When PC 447A questioned him the man again insisted he was the duke and said he’d been out with the Prince of Wales and thought it best to get in by a window than to disturb the household via the front door. The constable was unconvinced by the man’s explanation, thought it likely he was mad, and arrested him.

Back at the police station the police doctor was called and he pronounced the man to ‘be insane’ after which he was locked up prior to being taken before Mr Flowers at Bow Street Police court in the morning.

In court he was alleged to be a wandering ‘lunatic’ by the name of Walter Trower. He was 21 years of age and described as being ‘well dressed’. The magistrate asked him if he had anything to say or any questions to ask. Trower simply continued to insist he was the Duke of Sutherland and that he had been out with the Prince of Wales.
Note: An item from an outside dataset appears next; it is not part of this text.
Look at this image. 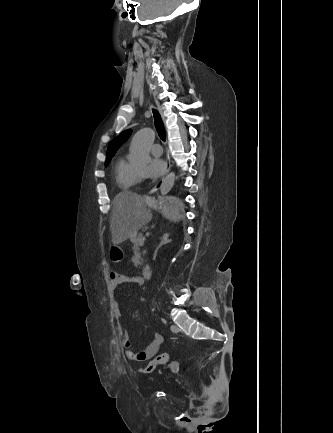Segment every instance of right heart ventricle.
<instances>
[{"label": "right heart ventricle", "mask_w": 333, "mask_h": 433, "mask_svg": "<svg viewBox=\"0 0 333 433\" xmlns=\"http://www.w3.org/2000/svg\"><path fill=\"white\" fill-rule=\"evenodd\" d=\"M114 177L118 188L127 191L138 182L137 169L124 157H118L114 165Z\"/></svg>", "instance_id": "right-heart-ventricle-1"}]
</instances>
However, he clarified this to say that the prince was ‘with me’ adding that: ‘I believe that under the lunacy laws I am the Prince’s sovereign’.

Mr Flowers told him that he would be remanded in custody while investigations into his background were conducted. ‘Of course you will allow me to stop at Stafford House in the meanwhile?’ Trower asked.

Sadly not, the magistrate explained, but he assured him he would be very comfortable in the house of detention. ‘Well sir’ the defendant enquired, ‘if not there [Stafford House] I have other houses in London. The Duke of Portland’s house in Cavendish Square is also mine. I could stop there’.

‘Haven’t you any smaller houses?’ Flowers asked him, drawing laughter from his watching courtroom audience. ‘No, sir I am afraid I have not’ said Trowers before he was led away to the cells. Soon afterwards Inspector Horsley from A Division appeared to confirm that the poor man had escaped from an asylum in Peckham and Mr Flowers instructed that he should be taken back there as soon as was possible.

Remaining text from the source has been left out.